* **Aim of the task**
Print the lines below without changing anything, keeping each one on its own line.

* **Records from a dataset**
__________________________________________________

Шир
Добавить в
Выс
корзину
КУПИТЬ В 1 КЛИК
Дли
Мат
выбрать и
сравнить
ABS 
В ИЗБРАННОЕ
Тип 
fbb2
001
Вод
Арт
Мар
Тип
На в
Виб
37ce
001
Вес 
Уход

__________________________________________________

* **Response to the exercise**
Шир
Добавить в
Выс
корзину
КУПИТЬ В 1 КЛИК
Дли
Мат
выбрать и
сравнить
ABS 
В ИЗБРАННОЕ
Тип 
fbb2
001
Вод
Арт
Мар
Тип
На в
Виб
37ce
001
Вес 
Уход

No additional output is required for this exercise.